▶ _Your instructions_:
Copy everything in the entries below from the line containing "family: Helicidae" down to the final line, with both of those lines included and every line kept unchanged.

▶ _Provided records_:
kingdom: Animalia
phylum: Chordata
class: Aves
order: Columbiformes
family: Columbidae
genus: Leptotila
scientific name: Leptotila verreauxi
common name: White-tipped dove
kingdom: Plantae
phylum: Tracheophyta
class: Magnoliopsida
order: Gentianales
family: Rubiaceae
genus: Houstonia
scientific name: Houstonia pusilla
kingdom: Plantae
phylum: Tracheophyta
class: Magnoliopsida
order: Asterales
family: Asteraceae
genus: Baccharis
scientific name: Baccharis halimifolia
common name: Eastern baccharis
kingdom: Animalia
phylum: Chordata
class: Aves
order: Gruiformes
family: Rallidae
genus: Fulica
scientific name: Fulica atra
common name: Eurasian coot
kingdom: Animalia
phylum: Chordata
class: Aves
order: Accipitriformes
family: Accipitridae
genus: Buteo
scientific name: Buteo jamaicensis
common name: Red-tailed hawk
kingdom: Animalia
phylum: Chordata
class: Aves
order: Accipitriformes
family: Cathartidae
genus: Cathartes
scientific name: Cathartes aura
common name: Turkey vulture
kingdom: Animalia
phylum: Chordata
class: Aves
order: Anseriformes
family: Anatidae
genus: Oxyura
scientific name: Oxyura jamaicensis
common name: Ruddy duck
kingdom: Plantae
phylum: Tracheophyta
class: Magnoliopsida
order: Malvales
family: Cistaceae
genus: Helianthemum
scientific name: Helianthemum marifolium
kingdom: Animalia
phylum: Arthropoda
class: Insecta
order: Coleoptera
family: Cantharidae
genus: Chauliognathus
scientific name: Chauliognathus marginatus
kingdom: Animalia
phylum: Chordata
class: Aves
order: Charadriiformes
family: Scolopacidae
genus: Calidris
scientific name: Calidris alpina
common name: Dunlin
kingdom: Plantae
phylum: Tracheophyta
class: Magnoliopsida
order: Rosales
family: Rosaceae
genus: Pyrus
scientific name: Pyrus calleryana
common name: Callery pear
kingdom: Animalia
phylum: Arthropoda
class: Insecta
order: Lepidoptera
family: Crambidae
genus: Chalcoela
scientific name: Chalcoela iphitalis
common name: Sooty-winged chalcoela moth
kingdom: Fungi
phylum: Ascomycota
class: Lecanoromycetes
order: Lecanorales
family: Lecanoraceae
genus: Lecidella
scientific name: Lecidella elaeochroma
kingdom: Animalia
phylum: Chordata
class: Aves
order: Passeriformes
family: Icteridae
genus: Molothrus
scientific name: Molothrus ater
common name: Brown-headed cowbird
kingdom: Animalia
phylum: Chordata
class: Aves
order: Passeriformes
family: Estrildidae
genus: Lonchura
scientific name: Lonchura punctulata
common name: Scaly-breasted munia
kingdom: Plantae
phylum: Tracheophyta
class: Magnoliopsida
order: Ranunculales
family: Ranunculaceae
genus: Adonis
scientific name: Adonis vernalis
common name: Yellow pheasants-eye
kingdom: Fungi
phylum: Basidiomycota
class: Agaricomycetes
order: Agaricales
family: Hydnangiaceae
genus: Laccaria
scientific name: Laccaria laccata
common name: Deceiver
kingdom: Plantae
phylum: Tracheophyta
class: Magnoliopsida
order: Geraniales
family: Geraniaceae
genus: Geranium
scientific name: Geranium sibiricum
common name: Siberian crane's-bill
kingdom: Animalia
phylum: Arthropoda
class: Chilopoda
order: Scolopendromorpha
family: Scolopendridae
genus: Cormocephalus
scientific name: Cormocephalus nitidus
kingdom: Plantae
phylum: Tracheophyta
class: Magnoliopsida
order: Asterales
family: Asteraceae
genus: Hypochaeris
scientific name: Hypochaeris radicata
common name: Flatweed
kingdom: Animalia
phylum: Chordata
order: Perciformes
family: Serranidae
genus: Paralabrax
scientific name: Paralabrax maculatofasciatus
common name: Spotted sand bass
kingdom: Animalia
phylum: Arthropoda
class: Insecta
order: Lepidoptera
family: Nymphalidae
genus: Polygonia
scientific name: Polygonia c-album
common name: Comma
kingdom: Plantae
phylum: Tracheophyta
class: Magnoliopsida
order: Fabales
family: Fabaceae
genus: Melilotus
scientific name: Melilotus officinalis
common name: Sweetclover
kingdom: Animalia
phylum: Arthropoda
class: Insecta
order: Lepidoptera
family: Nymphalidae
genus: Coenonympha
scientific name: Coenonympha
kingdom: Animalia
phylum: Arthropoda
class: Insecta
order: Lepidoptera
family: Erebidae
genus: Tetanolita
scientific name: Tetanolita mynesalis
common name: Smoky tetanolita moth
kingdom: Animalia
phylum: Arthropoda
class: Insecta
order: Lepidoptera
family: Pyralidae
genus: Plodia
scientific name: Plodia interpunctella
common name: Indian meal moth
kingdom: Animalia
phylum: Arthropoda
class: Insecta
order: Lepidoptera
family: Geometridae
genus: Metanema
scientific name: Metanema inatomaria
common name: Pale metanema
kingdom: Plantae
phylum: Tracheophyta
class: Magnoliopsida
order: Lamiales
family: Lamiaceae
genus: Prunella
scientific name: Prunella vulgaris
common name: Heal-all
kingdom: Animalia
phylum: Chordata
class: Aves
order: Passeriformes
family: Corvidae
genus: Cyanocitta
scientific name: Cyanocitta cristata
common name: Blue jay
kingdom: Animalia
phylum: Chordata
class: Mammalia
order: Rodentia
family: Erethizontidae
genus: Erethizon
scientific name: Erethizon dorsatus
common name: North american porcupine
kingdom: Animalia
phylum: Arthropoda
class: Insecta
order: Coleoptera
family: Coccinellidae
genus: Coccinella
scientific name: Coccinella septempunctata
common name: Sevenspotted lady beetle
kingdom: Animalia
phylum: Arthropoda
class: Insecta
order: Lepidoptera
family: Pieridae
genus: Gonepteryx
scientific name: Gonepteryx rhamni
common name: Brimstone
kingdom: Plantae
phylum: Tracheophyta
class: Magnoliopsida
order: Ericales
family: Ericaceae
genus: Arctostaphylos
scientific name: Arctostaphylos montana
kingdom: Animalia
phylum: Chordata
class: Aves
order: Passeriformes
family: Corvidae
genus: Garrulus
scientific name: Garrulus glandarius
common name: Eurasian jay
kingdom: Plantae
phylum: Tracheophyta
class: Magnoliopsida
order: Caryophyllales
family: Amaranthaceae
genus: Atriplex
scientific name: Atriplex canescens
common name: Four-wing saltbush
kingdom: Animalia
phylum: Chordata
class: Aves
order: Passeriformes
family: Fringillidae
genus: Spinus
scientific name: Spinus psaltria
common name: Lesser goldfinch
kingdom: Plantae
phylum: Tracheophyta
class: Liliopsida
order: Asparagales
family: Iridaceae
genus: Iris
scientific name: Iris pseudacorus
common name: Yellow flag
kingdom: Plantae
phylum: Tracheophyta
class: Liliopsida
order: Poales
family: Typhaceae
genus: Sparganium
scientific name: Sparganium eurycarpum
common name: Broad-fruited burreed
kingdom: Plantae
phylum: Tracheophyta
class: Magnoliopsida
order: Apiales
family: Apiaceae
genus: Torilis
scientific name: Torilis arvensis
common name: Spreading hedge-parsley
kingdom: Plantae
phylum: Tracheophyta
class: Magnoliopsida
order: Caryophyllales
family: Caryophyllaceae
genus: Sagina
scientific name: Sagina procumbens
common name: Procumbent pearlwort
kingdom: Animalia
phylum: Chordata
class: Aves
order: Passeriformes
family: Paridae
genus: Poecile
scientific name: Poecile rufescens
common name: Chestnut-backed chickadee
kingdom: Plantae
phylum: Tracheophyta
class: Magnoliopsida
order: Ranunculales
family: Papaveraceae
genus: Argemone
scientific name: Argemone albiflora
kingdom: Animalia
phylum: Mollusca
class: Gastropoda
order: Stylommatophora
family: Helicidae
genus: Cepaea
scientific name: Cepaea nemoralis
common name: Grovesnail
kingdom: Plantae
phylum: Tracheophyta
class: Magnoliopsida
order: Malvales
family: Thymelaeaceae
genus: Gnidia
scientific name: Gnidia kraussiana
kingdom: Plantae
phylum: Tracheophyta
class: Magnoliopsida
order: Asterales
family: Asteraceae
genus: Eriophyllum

▶ _Output below_:
family: Helicidae
genus: Cepaea
scientific name: Cepaea nemoralis
common name: Grovesnail
kingdom: Plantae
phylum: Tracheophyta
class: Magnoliopsida
order: Malvales
family: Thymelaeaceae
genus: Gnidia
scientific name: Gnidia kraussiana
kingdom: Plantae
phylum: Tracheophyta
class: Magnoliopsida
order: Asterales
family: Asteraceae
genus: Eriophyllum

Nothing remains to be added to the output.